Amidase and laccase play a key role in the degradation process of anionic polyacrylamide (HPAM). However, the largest challenge of HPAM enzymatic degradation is whether the enzyme can bind with a substrate for a period of time. Here, the most suitable complexes, namely, Rh Amidase-HPAM-2 and Bacillus subtilis (B. subtilis) laccase-HPAM-3, were obtained by docking, and they were carried out for molecular dynamics simulation (MDS) under 298, 303, and 308 K. MDS result analysis showed that Rh Amidase-HPAM-2 was the most stable at 298 K mainly due to a salt bridge and a hydrogen bond, and B. subtilis laccase-HPAM-3 was the most stable at 298 K mainly due to two electrostatic and hydrogen bonds. The LYS96 in Rh Amidase-HPAM-2 and LYS135 in B. subtilis laccase-HPAM-3 had been the most important in their binding process. The binding of Rh Amidase-HPAM-2 and B. subtilis laccase-HPAM-3 was optimal at 303 and 298 K, respectively.

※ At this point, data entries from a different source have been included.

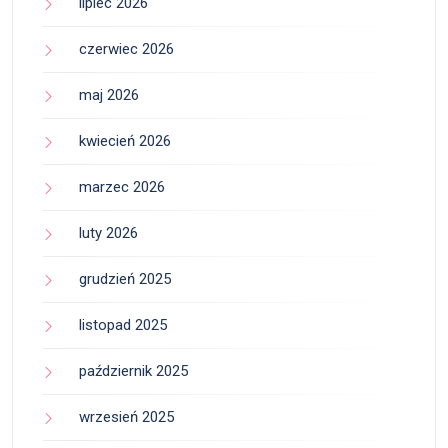
lipiec 2026
czerwiec 2026
maj 2026
kwiecień 2026
marzec 2026
luty 2026
grudzień 2025
listopad 2025
październik 2025
wrzesień 2025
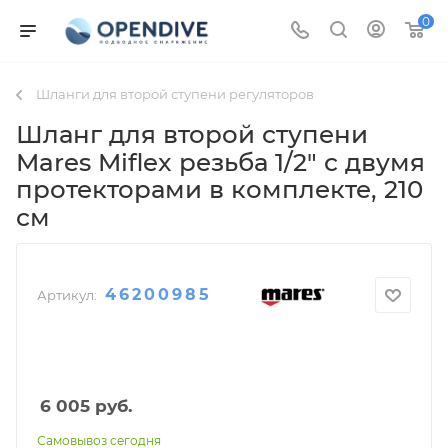
0
Шланги для второй ступени регуляторов
Шланг для второй ступени
Mares Miflex резьба 1/2" с двумя
протекторами в комплекте
, 210
см
46200985
Артикул:
6 005
руб.
Самовывоз сегодня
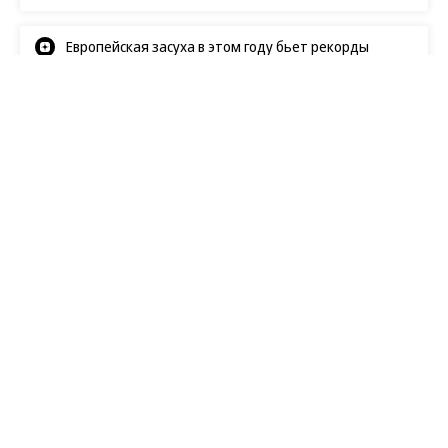
Европейская засуха в этом году бьет рекорды
Новости
07.08.2026, 20:04
414
1 мин.
Disney признала кассовый
провал «Мандалорца» и
ремейка «Моаны»
Глава компании Джош Д’Амаро на звонке с
инвесторами
признал
, что «Звездные войны:
Мандалорец и Грогу» и игровой ремейк «Моаны»
не оправдали кассовых ожиданий этим летом,—
впрочем, по его словам, назвать эти проекты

HPAM was degraded by mixed bacteria, and the optimal conditions were determined to be 308 K, initial pH = 7, and an inoculated dosage of 2 mL. Under these conditions, the degradation ratio reached 39.24%. The effect of parameters on the HPAM degradation ratio followed a decreasing order of temperature > initial pH > inoculated dosage. The HPAM codegradation mechanism was supposed by mixed bacteria according to test data. The mixed bacteria secreted both amidase and laccase, and they interacted jointly with HPAM. These results lay a theoretical foundation to design and modify the enzyme through mutation experiments in the future.